◆ **What the task requires**: Copy the entries below word for word, minus the pictures.

(Extracted records)
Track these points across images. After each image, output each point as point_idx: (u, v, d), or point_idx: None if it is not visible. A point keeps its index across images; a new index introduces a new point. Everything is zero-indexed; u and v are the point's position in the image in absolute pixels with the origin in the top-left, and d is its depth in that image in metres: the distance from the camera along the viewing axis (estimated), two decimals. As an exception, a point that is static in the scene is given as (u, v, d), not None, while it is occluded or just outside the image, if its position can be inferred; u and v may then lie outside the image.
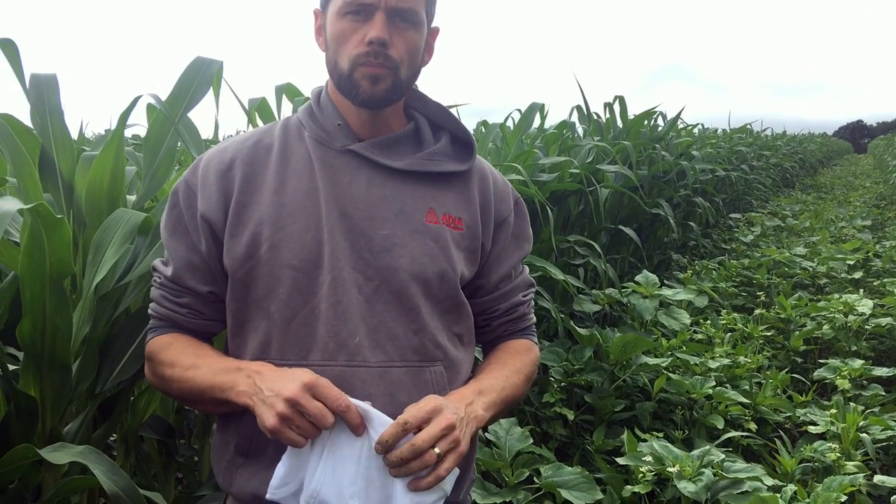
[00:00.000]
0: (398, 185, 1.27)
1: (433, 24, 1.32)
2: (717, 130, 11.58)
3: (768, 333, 4.41)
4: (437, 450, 1.11)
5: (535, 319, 1.49)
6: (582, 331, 3.31)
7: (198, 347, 1.29)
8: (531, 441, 2.45)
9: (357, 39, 1.21)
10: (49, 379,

◆ **Result of the task**:
Track these points across images. After each image, output each point as point_idx: (u, v, d), or point_idx: None if it is not visible. A point keeps its index across images; a new index introduces a new point. Everything is zero-indexed; u and v are the point's position in the image in absolute pixels with the origin in the top-left, and d is its depth in that image in metres: the distance from the camera along the viewing axis (estimated), two decimals. As an exception, a point that is static in the scene is given as (u, v, d), not None, while it is occluded or just outside the image, if its position can be inferred; u and v may then lie outside the image.
[00:00.000]
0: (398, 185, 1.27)
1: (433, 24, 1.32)
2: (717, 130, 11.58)
3: (768, 333, 4.41)
4: (437, 450, 1.11)
5: (535, 319, 1.49)
6: (582, 331, 3.31)
7: (198, 347, 1.29)
8: (531, 441, 2.45)
9: (357, 39, 1.21)
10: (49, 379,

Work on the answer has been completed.